Look through the lines below and extract any with the word "составляет".

[Extracted records]
-*-

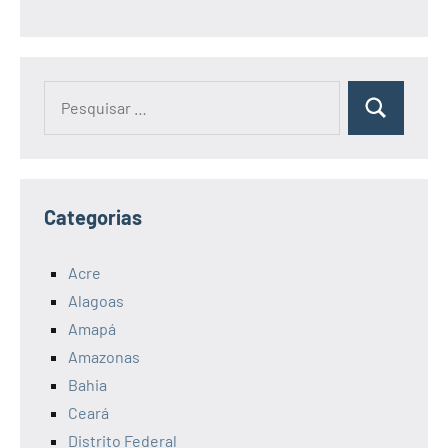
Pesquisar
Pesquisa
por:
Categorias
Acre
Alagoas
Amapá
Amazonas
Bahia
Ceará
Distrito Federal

-*-

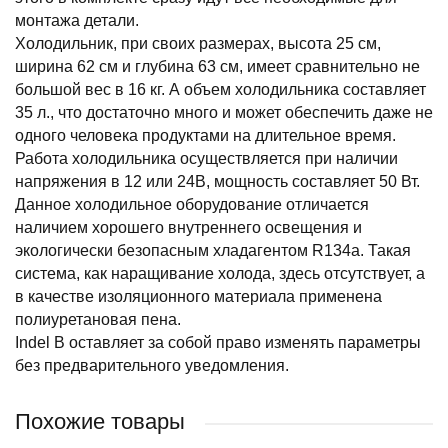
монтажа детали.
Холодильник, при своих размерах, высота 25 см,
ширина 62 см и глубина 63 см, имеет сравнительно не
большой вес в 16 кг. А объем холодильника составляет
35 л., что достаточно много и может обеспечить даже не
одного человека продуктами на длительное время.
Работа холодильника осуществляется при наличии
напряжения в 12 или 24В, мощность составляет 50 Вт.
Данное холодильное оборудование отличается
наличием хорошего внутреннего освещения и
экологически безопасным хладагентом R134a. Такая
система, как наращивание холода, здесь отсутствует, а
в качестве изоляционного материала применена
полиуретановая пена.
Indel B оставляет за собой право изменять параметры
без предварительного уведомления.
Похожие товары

-*-

### Problem solution
большой вес в 16 кг. А объем холодильника составляет
напряжения в 12 или 24В, мощность составляет 50 Вт.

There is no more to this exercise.